ARBEITSANWEISUNGEN:
• A. Beantworte anhand des Lesetexts zum Krieg in Syrien kurz diese Fragen:
(i) Wie viele Tote in Syrien nennt der Lesetext?
(ii) Um wie viele Jahre ist die Lebenserwartung seit 2011 gesunken?
(iii) Wie groß soll die moderate Streitkraft sein, die das Pentagon ausbilden will?
• B. Nimm den Lesetext über den Krieg in Syrien wieder auf und schreibe ihn nach seinem letzten Satz weiter.
===== LESETEXT =====
US-Präsident Obama ist bereit, die syrische Gesellschaft für seinen Iran-Deal zu opfern. Dabei ist Diktator Assad umso vieles schlimmer als selbst ISIS.

MESOP DEBATTE : THE EUROPEAN – SYRIENS BÜRGERKRIEG, DER IS UND DER WESTEN Beitrag von Jan-Niklas Kniewel / Der universelle Verrat

Über 210.000 Tote in Syrien, Millionen Vertriebene. Hunderte mit Sprengstoff und Nägeln vollgestopfte Fassbomben wurden und werden auf zivile Gebiete geworfen. Giftgas-Angriffe, das gezielte Aushungern ganzer Stadtteile, Folter und Mord in den Knästen. Die Lebenserwartung ist seit 2011 um 20 Jahre gesunken.

Auf der einen Seite breiten sich daesh (ISIS) und die al-Qaida verbundene Nusra-Front aus, auf der anderen Assads Streitkräfte, die Schabiha-Miliz, die iranischen Revolutionsgarden und die Hisbollah. Die originäre Opposition wird mehr und mehr marginalisiert – und was tat das State Department, wie ein Bericht Ende Januar enthüllte? Kürzte eben Letzterer die Unterstützung zusammen, sodass noch mehr von ihnen zu den Radikalen überlaufen. Wie schon so viele, nicht, weil sie deren Ideologie unterstützen, sondern weil sie ihre Familien ernähren müssen.

Zwar behauptet das Pentagon noch immer, eine moderate Streitkraft von bis zu 16.000 Mann ausbilden zu wollen, doch wer in Syrien sollte der US-Regierung noch vertrauen, vor dem Hintergrund ihrer Verhandlungen mit Teheran und der Inkonsequenz, die sie im Laufe ihrer bisherigen Politik in Syrien bewiesen haben: vom folgenlosen Anmahnen einer „Roten Linie“ bis hin zur unzureichenden Unterstützung, die wiederum rasch entzogen ist, wenn die Ergebnisse nicht stimmen? Davon abgesehen, dass entsprechende Unterstützung an den Kampf gegen daesh und Konsorten geknüpft ist.
===== GESAMMELTE DATEN =====
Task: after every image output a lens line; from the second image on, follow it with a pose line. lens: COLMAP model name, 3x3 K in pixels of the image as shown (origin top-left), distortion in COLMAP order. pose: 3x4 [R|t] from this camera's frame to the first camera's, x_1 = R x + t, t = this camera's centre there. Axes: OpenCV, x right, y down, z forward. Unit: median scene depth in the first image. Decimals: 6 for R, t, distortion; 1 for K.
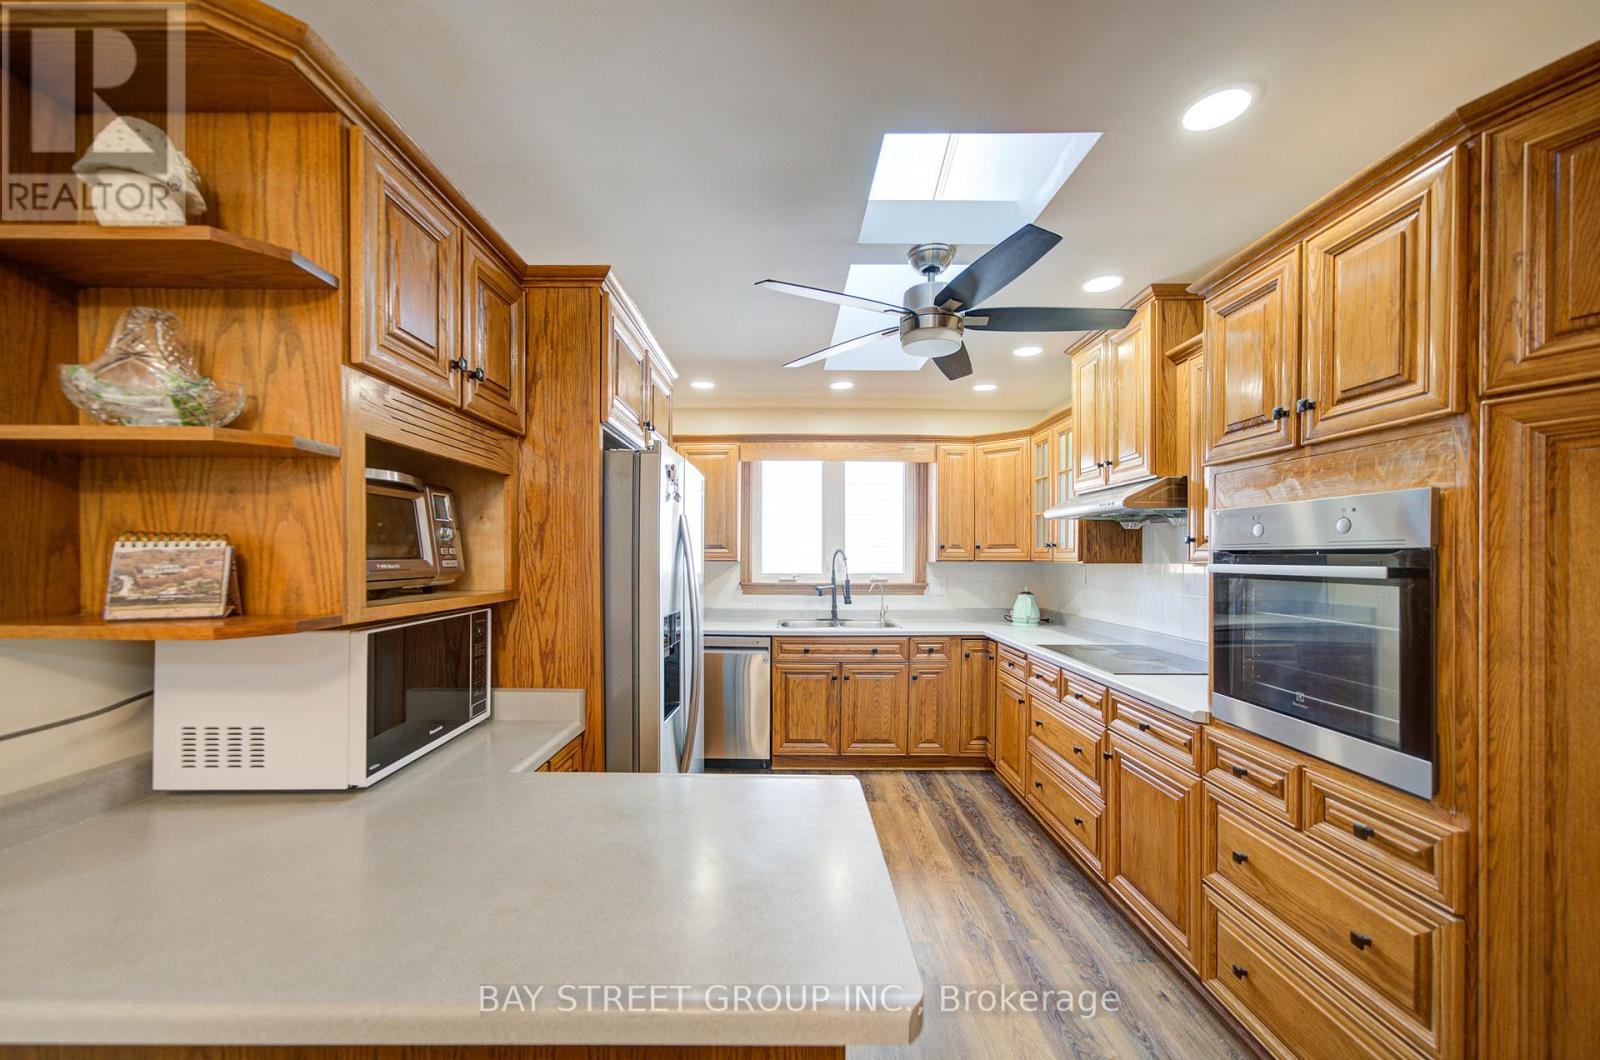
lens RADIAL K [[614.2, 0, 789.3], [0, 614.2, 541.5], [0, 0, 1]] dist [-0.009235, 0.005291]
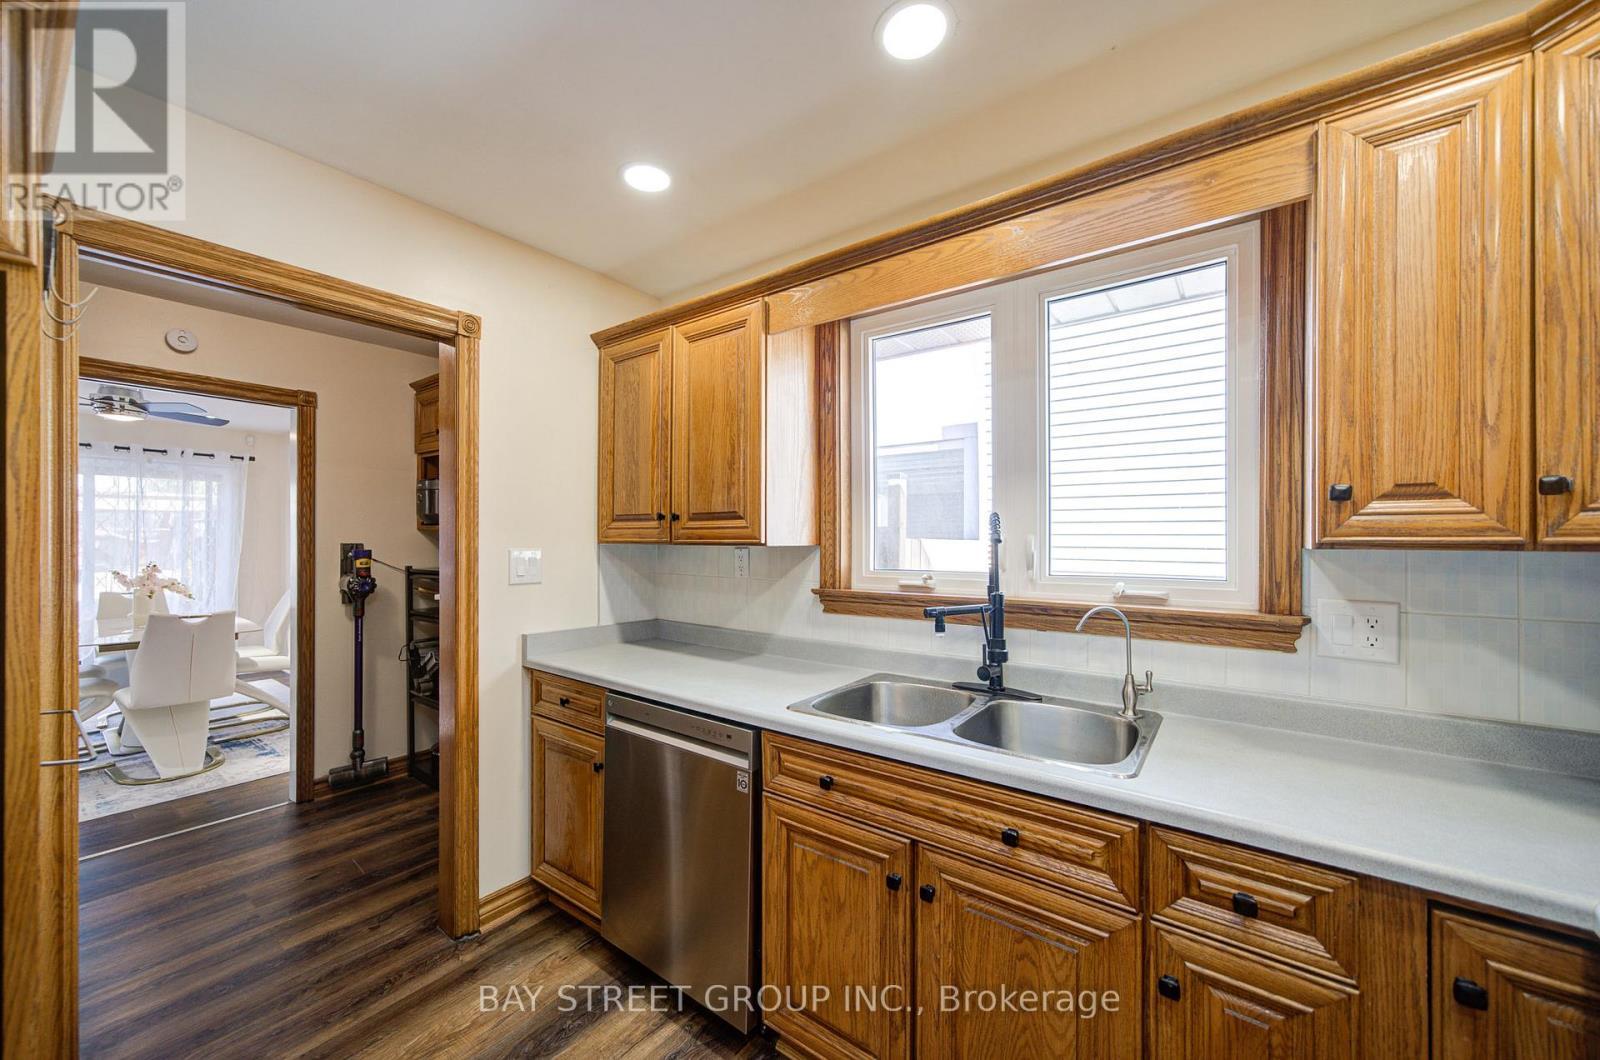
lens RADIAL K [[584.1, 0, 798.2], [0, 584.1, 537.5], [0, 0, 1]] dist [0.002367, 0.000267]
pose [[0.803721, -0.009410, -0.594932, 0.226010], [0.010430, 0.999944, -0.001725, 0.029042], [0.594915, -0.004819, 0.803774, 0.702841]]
=====
LÖSUNGEN:
• A.
(i) Über 210.000 Tote.
(ii) Um 20 Jahre.
(iii) Bis zu 16.000 Mann.

• B.
In Endzeitprophetenmanier

Derweil fallen die Bomben, vorwiegend auf ziviles Gebiet. Und Politiker und Journalisten im Westen üben sich darin, die „barbarische Raserei“ daeshs in Endzeitprophetenmanier zu skizzieren und den Kampf gegen ihn zum Kampf um die Zivilisation aufzublasen. Dabei ist längst jede Relation verloren gegangen. So grausam die Expansion der Dschihadisten auch ist, sie ist wenig gegen das, was Assad und seine Verbündeten anrichten. Das hält nicht nur die UN fest. Schenkt man beispielsweise dem Syrian Network for Human Rights Glauben, so starben im Februar dieses Jahres mindestens 1.044 Zivilisten durch das Regime – daesh tötete etwa 34 Zivilisten. Selbst wenn die reale Zahl der Opfer von daesh zehnmal so hoch wäre, die Diskrepanz ist offensichtlich. Und das ist auch die Perspektive der meisten Syrer in den oppositionellen Gebieten: Warum, fragen sie, schert ihr euch so sehr um daesh, aber nicht um Assad?

Es ist zynisch, Opferzahlen gegeneinander aufzuwiegen, doch es zeigt, dass man sich um den Kern des syrischen Konflikts nicht schert: das Regime. Statt dessen Barbarei anzuprangern, wird es als säkulare Alternative zu den Islamisten gepriesen.

Als daesh zu expandieren begann, gab man sich überrascht – dabei hätte man nur auf jene, die man zuvor schändlich im Stich gelassen hatte, hören müssen. In Kafranbel zeigte man schon im Februar 2012 ein Banner, auf dem gemahnt wurde: „World! Your shameful inactivity will reproduce thousands of Bin Ladens!“ Moderate Oppositionelle warnten immer wieder vor dieser Gefahr.

Stattdessen entstand ein Vakuum: Während Assad und die Radikalen sich großer materieller Unterstützung versichert sein konnten, ging diese an der originären Opposition weitestgehend vorbei.

Doch eine Lösung, die all die Opfer nicht noch sinnloser macht, ist noch immer möglich.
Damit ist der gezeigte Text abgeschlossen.